**Task statement:**
List each line of the data that holds the word "APERTURE".

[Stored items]
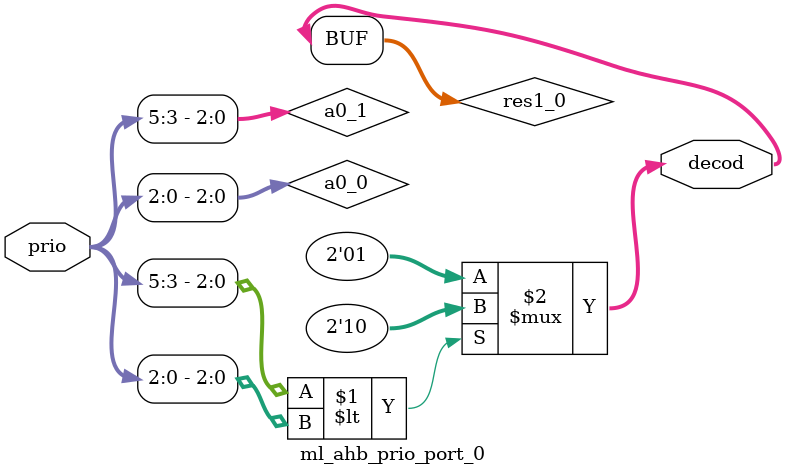
<source format=v>


module ml_ahb_prio_port_0(
   prio,
   decod
   );
   
input [5:0] prio;
output [1:0] decod;

wire [2:0] a0_0;
wire [2:0] a0_1;

wire [1:0] res1_0;

assign a0_0 = prio[2:0];
assign a0_1 = prio[5:3];

assign res1_0 = (a0_1 < a0_0 )?2'b10:2'b01;

assign decod = res1_0;

endmodule

</source>
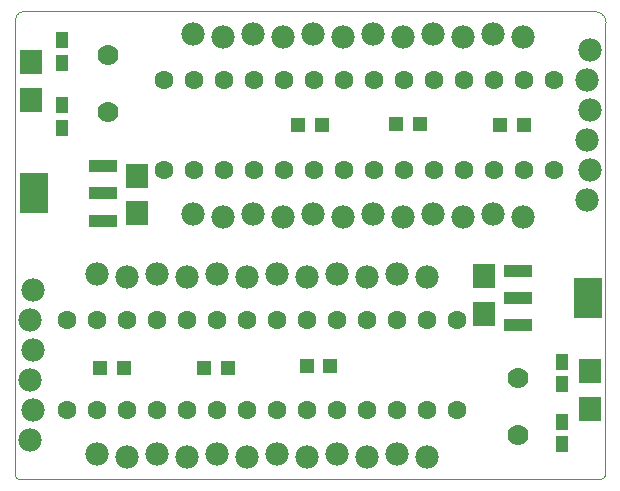
<source format=gts>
G75*
G70*
%OFA0B0*%
%FSLAX24Y24*%
%IPPOS*%
%LPD*%
%AMOC8*
5,1,8,0,0,1.08239X$1,22.5*
%
%ADD10C,0.0000*%
%ADD11C,0.0631*%
%ADD12C,0.0700*%
%ADD13R,0.0946X0.0414*%
%ADD14R,0.0946X0.1320*%
%ADD15C,0.0780*%
%ADD16R,0.0434X0.0552*%
%ADD17R,0.0512X0.0512*%
%ADD18R,0.0749X0.0827*%
D10*
X002429Y003185D02*
X021676Y003185D01*
X021677Y003184D02*
X021706Y003181D01*
X021735Y003182D01*
X021764Y003186D01*
X021792Y003193D01*
X021820Y003204D01*
X021845Y003218D01*
X021869Y003235D01*
X021891Y003255D01*
X021910Y003278D01*
X021926Y003302D01*
X021939Y003328D01*
X021949Y003356D01*
X021956Y003385D01*
X021955Y003385D02*
X021955Y018380D01*
X021955Y018381D02*
X021957Y018416D01*
X021956Y018451D01*
X021951Y018486D01*
X021943Y018521D01*
X021931Y018554D01*
X021916Y018586D01*
X021899Y018617D01*
X021878Y018645D01*
X021854Y018672D01*
X021829Y018696D01*
X021800Y018717D01*
X021770Y018736D01*
X021739Y018751D01*
X021705Y018763D01*
X021671Y018772D01*
X021636Y018778D01*
X021637Y018777D02*
X002497Y018777D01*
X002467Y018769D01*
X002438Y018757D01*
X002410Y018743D01*
X002385Y018725D01*
X002361Y018705D01*
X002340Y018682D01*
X002321Y018658D01*
X002305Y018631D01*
X002292Y018603D01*
X002283Y018573D01*
X002276Y018543D01*
X002273Y018512D01*
X002274Y018481D01*
X002277Y018450D01*
X002268Y003394D01*
X002266Y003370D01*
X002267Y003345D01*
X002272Y003321D01*
X002279Y003298D01*
X002290Y003276D01*
X002304Y003255D01*
X002320Y003237D01*
X002338Y003221D01*
X002359Y003207D01*
X002381Y003197D01*
X002404Y003189D01*
X002428Y003185D01*
D11*
X003995Y005485D03*
X004995Y005485D03*
X005995Y005485D03*
X006995Y005485D03*
X007995Y005485D03*
X008995Y005485D03*
X009995Y005485D03*
X010995Y005485D03*
X011995Y005485D03*
X012995Y005485D03*
X013995Y005485D03*
X014995Y005485D03*
X015995Y005485D03*
X016995Y005485D03*
X016995Y008485D03*
X015995Y008485D03*
X014995Y008485D03*
X013995Y008485D03*
X012995Y008485D03*
X011995Y008485D03*
X010995Y008485D03*
X009995Y008485D03*
X008995Y008485D03*
X007995Y008485D03*
X006995Y008485D03*
X005995Y008485D03*
X004995Y008485D03*
X003995Y008485D03*
X007224Y013496D03*
X008224Y013496D03*
X009224Y013496D03*
X010224Y013496D03*
X011224Y013496D03*
X012224Y013496D03*
X013224Y013496D03*
X014224Y013496D03*
X015224Y013496D03*
X016224Y013496D03*
X017224Y013496D03*
X018224Y013496D03*
X019224Y013496D03*
X020224Y013496D03*
X020224Y016496D03*
X019224Y016496D03*
X018224Y016496D03*
X017224Y016496D03*
X016224Y016496D03*
X015224Y016496D03*
X014224Y016496D03*
X013224Y016496D03*
X012224Y016496D03*
X011224Y016496D03*
X010224Y016496D03*
X009224Y016496D03*
X008224Y016496D03*
X007224Y016496D03*
D12*
X005378Y017334D03*
X005378Y015413D03*
X019053Y006567D03*
X019053Y004646D03*
D13*
X019050Y008321D03*
X019050Y009227D03*
X019050Y010132D03*
X005220Y011807D03*
X005220Y012712D03*
X005220Y013618D03*
D14*
X002898Y012712D03*
X021372Y009227D03*
D15*
X019197Y011914D03*
X018197Y012014D03*
X017197Y011914D03*
X016197Y012014D03*
X015197Y011914D03*
X014197Y012014D03*
X013197Y011914D03*
X012197Y012014D03*
X011197Y011914D03*
X010197Y012014D03*
X009197Y011914D03*
X008197Y012014D03*
X007995Y009935D03*
X006995Y010035D03*
X005995Y009935D03*
X004995Y010035D03*
X002881Y009485D03*
X002781Y008485D03*
X002881Y007485D03*
X002781Y006485D03*
X002881Y005485D03*
X002781Y004485D03*
X004995Y004035D03*
X005995Y003935D03*
X006995Y004035D03*
X007995Y003935D03*
X008995Y004035D03*
X009995Y003935D03*
X010995Y004035D03*
X011995Y003935D03*
X012995Y004035D03*
X013995Y003935D03*
X014995Y004035D03*
X015995Y003935D03*
X015995Y009935D03*
X014995Y010035D03*
X013995Y009935D03*
X012995Y010035D03*
X011995Y009935D03*
X010995Y010035D03*
X009995Y009935D03*
X008995Y010035D03*
X009197Y017938D03*
X010197Y018038D03*
X011197Y017938D03*
X012197Y018038D03*
X013197Y017938D03*
X014197Y018038D03*
X015197Y017938D03*
X016197Y018038D03*
X017197Y017938D03*
X018197Y018038D03*
X019197Y017938D03*
X021452Y017476D03*
X021352Y016476D03*
X021452Y015476D03*
X021352Y014476D03*
X021452Y013476D03*
X021352Y012476D03*
X008197Y018038D03*
D16*
X003843Y017811D03*
X003843Y017063D03*
X003843Y015646D03*
X003843Y014897D03*
X020500Y007102D03*
X020500Y006354D03*
X020500Y005094D03*
X020500Y004346D03*
D17*
X012783Y006943D03*
X011996Y006943D03*
X009358Y006889D03*
X008571Y006889D03*
X005894Y006886D03*
X005106Y006886D03*
X011717Y014996D03*
X012504Y014996D03*
X014984Y015035D03*
X015772Y015035D03*
X018449Y014996D03*
X019236Y014996D03*
D18*
X017902Y009958D03*
X017902Y008698D03*
X021446Y006779D03*
X021446Y005520D03*
X006341Y012043D03*
X006341Y013303D03*
X002819Y015823D03*
X002819Y017083D03*
M02*

</source>
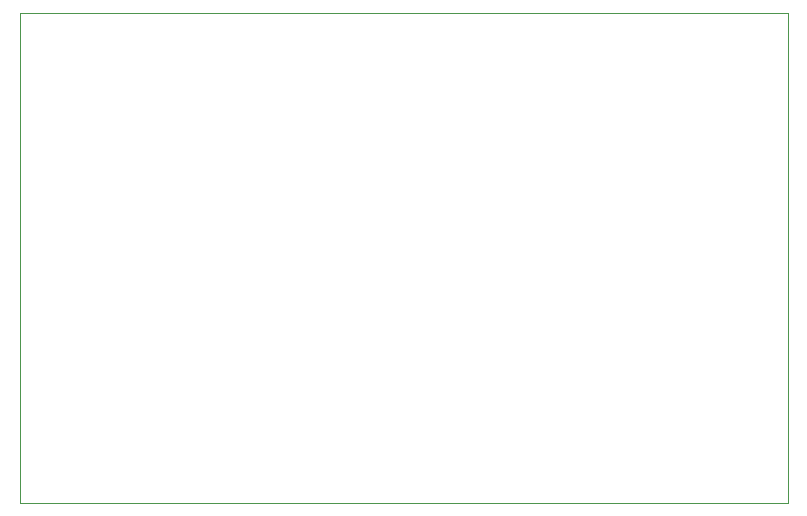
<source format=gm1>
G04 #@! TF.FileFunction,Profile,NP*
%FSLAX46Y46*%
G04 Gerber Fmt 4.6, Leading zero omitted, Abs format (unit mm)*
G04 Created by KiCad (PCBNEW 4.0.7-e2-6376~58~ubuntu14.04.1) date Sat Dec  9 10:48:14 2017*
%MOMM*%
%LPD*%
G01*
G04 APERTURE LIST*
%ADD10C,0.100000*%
G04 APERTURE END LIST*
D10*
X115000000Y-116000000D02*
X115000000Y-74500000D01*
X180000000Y-116000000D02*
X115000000Y-116000000D01*
X180000000Y-74500000D02*
X180000000Y-116000000D01*
X115000000Y-74500000D02*
X180000000Y-74500000D01*
M02*

</source>
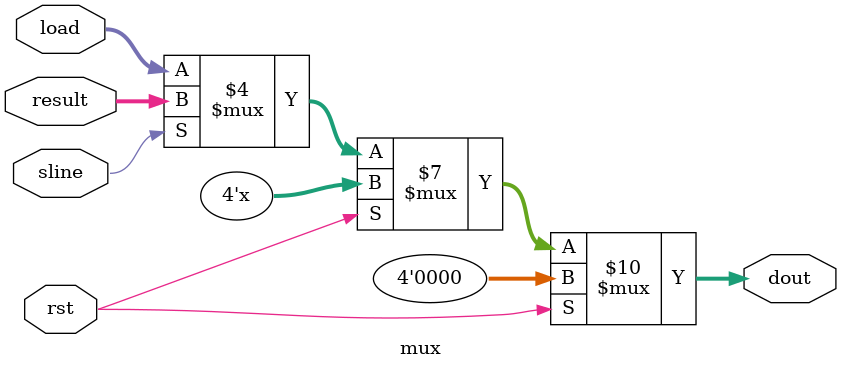
<source format=v>
`timescale 1ns / 1ps


module mux(
output reg [3:0] dout,
input [3:0] load,result,
input rst, sline
    );
    
    always @(*)
    begin
    if(rst)
     dout = 4'd0;
   
      else if(sline == 0)
         dout = load;
       else
         dout = result;
     
     end
    

    
    
    
endmodule

</source>
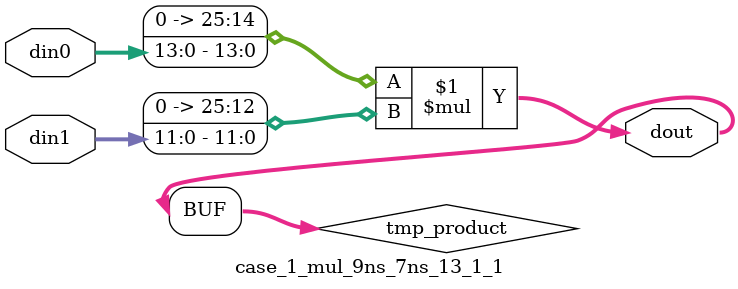
<source format=v>

`timescale 1 ns / 1 ps

 (* use_dsp = "no" *)  module case_1_mul_9ns_7ns_13_1_1(din0, din1, dout);
parameter ID = 1;
parameter NUM_STAGE = 0;
parameter din0_WIDTH = 14;
parameter din1_WIDTH = 12;
parameter dout_WIDTH = 26;

input [din0_WIDTH - 1 : 0] din0; 
input [din1_WIDTH - 1 : 0] din1; 
output [dout_WIDTH - 1 : 0] dout;

wire signed [dout_WIDTH - 1 : 0] tmp_product;
























assign tmp_product = $signed({1'b0, din0}) * $signed({1'b0, din1});











assign dout = tmp_product;





















endmodule

</source>
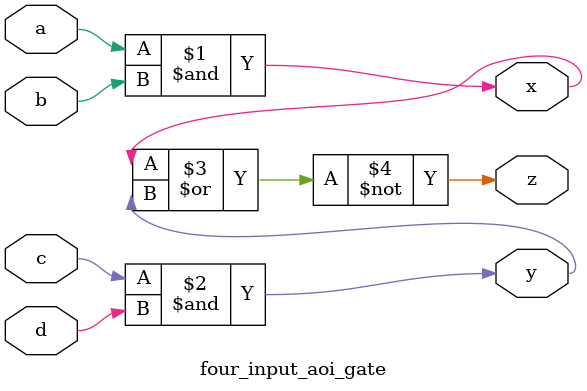
<source format=v>
`timescale 1ns / 1ps

/*
Company: Sogang University
Engineer: G_EEE3
Create Date: 2021/09/30 15:41:16
Module Name: four_input_aoi_gate
*/

module four_input_aoi_gate(
    input a, b, c, d,
    output x, y, z
);

assign x = a & b;
assign y = c & d;
assign z = ~(x | y);

endmodule
</source>
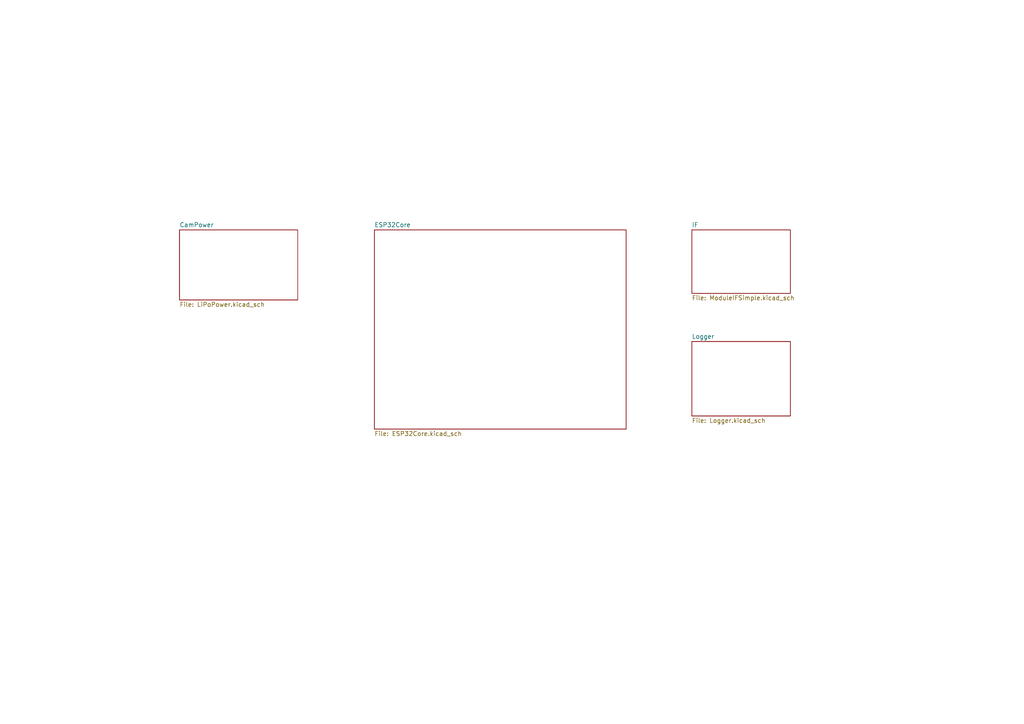
<source format=kicad_sch>
(kicad_sch
	(version 20231120)
	(generator "eeschema")
	(generator_version "8.0")
	(uuid "57773364-f25c-46b7-83c2-7d033b04af1f")
	(paper "A4")
	(lib_symbols)
	(sheet
		(at 200.66 99.06)
		(size 28.575 21.59)
		(fields_autoplaced yes)
		(stroke
			(width 0.1524)
			(type solid)
		)
		(fill
			(color 0 0 0 0.0000)
		)
		(uuid "00fb63e5-246a-4761-9349-f9b9c95314b5")
		(property "Sheetname" "Logger"
			(at 200.66 98.3484 0)
			(effects
				(font
					(size 1.27 1.27)
				)
				(justify left bottom)
			)
		)
		(property "Sheetfile" "Logger.kicad_sch"
			(at 200.66 121.2346 0)
			(effects
				(font
					(size 1.27 1.27)
				)
				(justify left top)
			)
		)
		(instances
			(project "CanSat.CAM"
				(path "/57773364-f25c-46b7-83c2-7d033b04af1f"
					(page "4")
				)
			)
		)
	)
	(sheet
		(at 52.07 66.675)
		(size 34.29 20.32)
		(fields_autoplaced yes)
		(stroke
			(width 0.1524)
			(type solid)
		)
		(fill
			(color 0 0 0 0.0000)
		)
		(uuid "8ee31bb2-db3d-42fe-9779-8fc5ffaecb9b")
		(property "Sheetname" "CamPower"
			(at 52.07 65.9634 0)
			(effects
				(font
					(size 1.27 1.27)
				)
				(justify left bottom)
			)
		)
		(property "Sheetfile" "LiPoPower.kicad_sch"
			(at 52.07 87.5796 0)
			(effects
				(font
					(size 1.27 1.27)
				)
				(justify left top)
			)
		)
		(instances
			(project "CanSat.CAM"
				(path "/57773364-f25c-46b7-83c2-7d033b04af1f"
					(page "5")
				)
			)
		)
	)
	(sheet
		(at 200.66 66.675)
		(size 28.575 18.415)
		(fields_autoplaced yes)
		(stroke
			(width 0.1524)
			(type solid)
		)
		(fill
			(color 0 0 0 0.0000)
		)
		(uuid "94fba69f-14e7-4495-a088-ca24777ae032")
		(property "Sheetname" "IF"
			(at 200.66 65.9634 0)
			(effects
				(font
					(size 1.27 1.27)
				)
				(justify left bottom)
			)
		)
		(property "Sheetfile" "ModuleIFSimple.kicad_sch"
			(at 200.66 85.6746 0)
			(effects
				(font
					(size 1.27 1.27)
				)
				(justify left top)
			)
		)
		(instances
			(project "CanSat.CAM"
				(path "/57773364-f25c-46b7-83c2-7d033b04af1f"
					(page "3")
				)
			)
		)
	)
	(sheet
		(at 108.585 66.675)
		(size 73.025 57.785)
		(fields_autoplaced yes)
		(stroke
			(width 0.1524)
			(type solid)
		)
		(fill
			(color 0 0 0 0.0000)
		)
		(uuid "d5e3ec2d-566a-4eef-bd2d-b4a7bfdbcf66")
		(property "Sheetname" "ESP32Core"
			(at 108.585 65.9634 0)
			(effects
				(font
					(size 1.27 1.27)
				)
				(justify left bottom)
			)
		)
		(property "Sheetfile" "ESP32Core.kicad_sch"
			(at 108.585 125.0446 0)
			(effects
				(font
					(size 1.27 1.27)
				)
				(justify left top)
			)
		)
		(instances
			(project "CanSat.CAM"
				(path "/57773364-f25c-46b7-83c2-7d033b04af1f"
					(page "2")
				)
			)
		)
	)
	(sheet_instances
		(path "/"
			(page "1")
		)
	)
)

</source>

**Solution for this task:**
G04 APERTURE LIST*
G04 APERTURE END LIST*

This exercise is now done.